>> START RECORD LIST
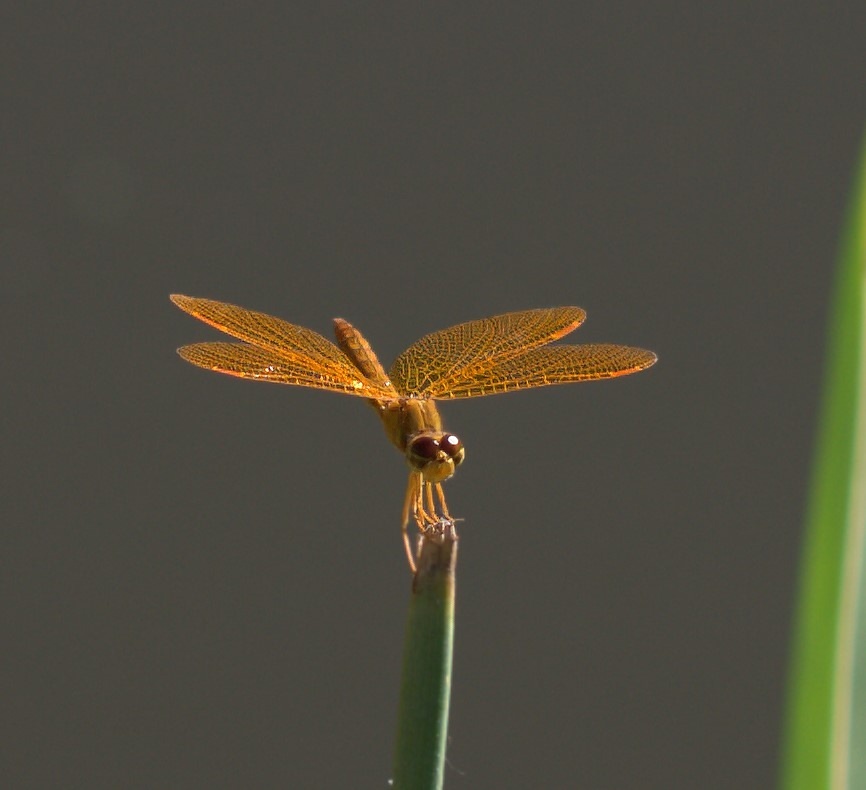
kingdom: Animalia
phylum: Arthropoda
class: Insecta
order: Odonata
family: Libellulidae
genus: Perithemis
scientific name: Perithemis intensa
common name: Mexican amberwing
>> END RECORD LIST
- **TASK STATEMENT**
Turn the part of the data that starts with the line containing "order: Odonata" and runs through the end of the data into a numbered list, including both the opening and closing lines and leaving out any blank lines.

- **RESPONSE BELOW**
1. order: Odonata
2. family: Libellulidae
3. genus: Perithemis
4. scientific name: Perithemis intensa
5. common name: Mexican amberwing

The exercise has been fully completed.